Tip: Mon Petit Chou

growing winter vegetables

Since we are rolling into St. Patrick’s Day it seems like the right time to talk cabbage, specifically Brussels sprouts. In warmer climates we are getting ready to harvest our first round of these little guys. In colder climates, it’s the perfect time to plant Brussels sprouts in your garden.

I haven’t always like Brussels sprouts. In my youth, they were from the freezer section, overcooked (sorry, Mom) and really, really…stinky. But growing them in my garden changed my outlook completely. It’s worth it to give them a try, both in your garden and on your plate.

Last week in San Francisco, Brussels sprouts were featured on many of the menus—from battered and fried at Boulevard, to flash fried at Ame and back home, I love to feature them in a salad, like my Raw Brussels Sprout Salad with Blood Orange Dressing or simply roasted with a drizzle of olive oil, sea salt and fresh cracked pepper.

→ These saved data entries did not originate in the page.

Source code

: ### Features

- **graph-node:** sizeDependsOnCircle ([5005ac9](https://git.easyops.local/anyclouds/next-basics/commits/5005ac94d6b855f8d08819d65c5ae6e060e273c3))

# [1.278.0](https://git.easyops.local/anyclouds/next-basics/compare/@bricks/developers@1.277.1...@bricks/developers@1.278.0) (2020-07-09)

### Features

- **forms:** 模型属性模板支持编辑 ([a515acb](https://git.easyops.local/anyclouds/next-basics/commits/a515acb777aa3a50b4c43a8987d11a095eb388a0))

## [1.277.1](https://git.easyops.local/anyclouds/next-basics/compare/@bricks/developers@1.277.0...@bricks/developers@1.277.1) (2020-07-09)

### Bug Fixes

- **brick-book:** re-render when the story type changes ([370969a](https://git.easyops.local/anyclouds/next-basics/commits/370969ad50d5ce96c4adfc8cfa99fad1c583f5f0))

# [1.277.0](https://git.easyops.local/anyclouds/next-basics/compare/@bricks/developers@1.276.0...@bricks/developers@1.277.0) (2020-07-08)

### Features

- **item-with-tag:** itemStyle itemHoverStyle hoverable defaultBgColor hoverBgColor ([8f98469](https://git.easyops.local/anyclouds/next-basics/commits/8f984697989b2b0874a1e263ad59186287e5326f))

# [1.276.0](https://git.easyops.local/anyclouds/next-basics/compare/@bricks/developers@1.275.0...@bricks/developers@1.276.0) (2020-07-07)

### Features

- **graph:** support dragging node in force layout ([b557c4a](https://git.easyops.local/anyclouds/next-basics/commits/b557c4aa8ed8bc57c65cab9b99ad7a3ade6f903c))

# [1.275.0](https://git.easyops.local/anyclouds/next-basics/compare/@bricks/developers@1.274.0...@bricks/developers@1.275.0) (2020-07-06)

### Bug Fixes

lamb sirloin and Brussels sprouts

Lunch at Boulevard

Brussels sprouts are ready to harvest when they are 1/2”-1 1/2” in diameter and are firm to the touch. Another bonus to growing your own are the big delicious leaves and crunchy stems. The leaves add an amazing sweetness and crunch to your salads and we munch on the stems for snacks.

Brussels sprout leaves

My current crop of Brussels sprouts seem to be doing well so far, but I recently stumbled upon some advice in 1001 Hints & Tips for Your Garden that I can’t wait to try out.

garden books

Brussels sprouts take up a lot of real estate in your garden, needing a full 24” for each plant. Lettuce and radishes will be happy under planted beneath your Brussels sprouts. You can also under plant herbs, especially mint which will keep those pesky caterpillars away.

Four to six weeks before your desired harvest, lop off the top leaves of the plant.  This will help your produce grow bigger in a uniform way, yielding bigger and prettier sprouts. Just remember not to throw those large leaves away, take them into the kitchen and eat them up!

winter vegetable garden

Alternately, you can remove the lower leaves by snapping them off and a few days prior to harvest to give them a little room to grow. I’m trying this tip right now. I’ll let you know if the “lower snap” or the big “lop off” works best.